Comentários (3 comentários)

  1. Fernando Rocha, Cara, este artigo é de grande valia para os nossos tempos. Talvez devemos deixar o fetiche do objeto físico de lado e nos apegarmos ao esquema de Jakobson, fazendo com que a mensagem chegue nos receptores, independente do veículo.
    3 agosto, 2012 as 23:07
  2. Fernando Rocha, Cara, tenho um livreto de contos inédito, estava pensando em abandonar a possibilidade de encontrar emissores para esta mensagem, mas o seu artigo, me trouxe uma nova luz. Talvez seja bobagem, mera fantasia da vaidade, o apego ao objeto físico.

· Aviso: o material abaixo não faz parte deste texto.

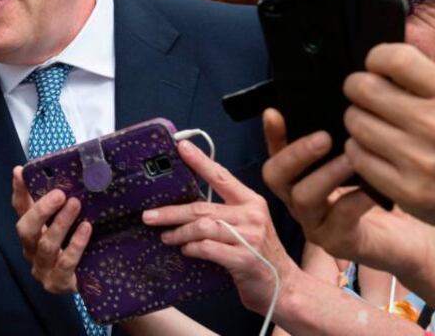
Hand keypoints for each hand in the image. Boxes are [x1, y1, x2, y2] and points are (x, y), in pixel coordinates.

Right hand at [11, 166, 90, 293]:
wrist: (91, 283)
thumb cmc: (76, 246)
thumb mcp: (69, 222)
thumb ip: (64, 203)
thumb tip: (66, 172)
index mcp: (31, 232)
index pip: (20, 209)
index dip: (19, 191)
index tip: (20, 172)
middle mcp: (31, 250)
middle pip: (26, 230)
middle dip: (41, 210)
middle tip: (60, 194)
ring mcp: (42, 269)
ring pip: (46, 245)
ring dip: (61, 224)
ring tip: (76, 204)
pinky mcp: (58, 283)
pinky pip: (66, 263)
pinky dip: (76, 245)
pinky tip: (86, 229)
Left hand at [143, 140, 297, 314]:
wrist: (284, 287)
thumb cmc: (258, 254)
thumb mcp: (246, 225)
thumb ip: (223, 212)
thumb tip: (185, 206)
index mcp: (251, 201)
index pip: (221, 176)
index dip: (200, 161)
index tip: (181, 146)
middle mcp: (252, 215)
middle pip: (202, 207)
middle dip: (172, 211)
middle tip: (149, 215)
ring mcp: (250, 238)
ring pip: (203, 227)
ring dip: (179, 232)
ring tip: (166, 237)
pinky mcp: (244, 260)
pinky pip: (208, 249)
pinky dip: (192, 249)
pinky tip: (186, 250)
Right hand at [261, 108, 434, 277]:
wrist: (410, 240)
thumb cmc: (384, 193)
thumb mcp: (363, 160)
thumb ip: (348, 137)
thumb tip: (347, 102)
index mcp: (300, 179)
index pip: (275, 152)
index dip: (271, 134)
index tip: (274, 112)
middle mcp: (300, 201)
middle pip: (274, 177)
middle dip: (295, 154)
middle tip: (323, 137)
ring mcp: (316, 224)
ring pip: (303, 198)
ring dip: (326, 174)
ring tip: (352, 159)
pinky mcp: (338, 243)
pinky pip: (339, 218)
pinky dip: (356, 199)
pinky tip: (375, 188)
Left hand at [343, 43, 434, 238]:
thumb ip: (422, 83)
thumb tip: (376, 63)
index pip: (397, 59)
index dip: (375, 59)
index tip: (376, 69)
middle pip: (364, 89)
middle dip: (357, 90)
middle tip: (364, 99)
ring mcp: (418, 160)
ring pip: (355, 122)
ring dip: (356, 121)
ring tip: (371, 127)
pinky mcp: (403, 189)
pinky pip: (356, 155)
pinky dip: (357, 150)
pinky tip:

    4 agosto, 2012 as 15:12
  3. C.S. Soares, Fernando, obrigado pelo comentário. Não encare a vontade de publicar como bobagem, fantasia ou vaidade. É um diálogo legítimo que autores desejam estabelecer com seus potenciais leitores. Existem diversas alternativas para além do antigo (e muita vezes deficiente) modelo das editoras. Muitos autores, infelizmente, apenas conhecem o antigo modelo. As plataformas editoriais eletrônicas somadas à distribuição e à impressão sob demanda se configuram em uma solução robusta para os autores (jovens e experientes) atingirem diretamente seu público. Algumas soluções, inclusive, apresentam relatórios de venda on-line, permitindo uma visão mais clara da performance comercial da obra, um indicativo importantíssimo para o estabelecimento (ou reestabelecimento) de estratégias e metas de venda. Forte abraço e boa sorte.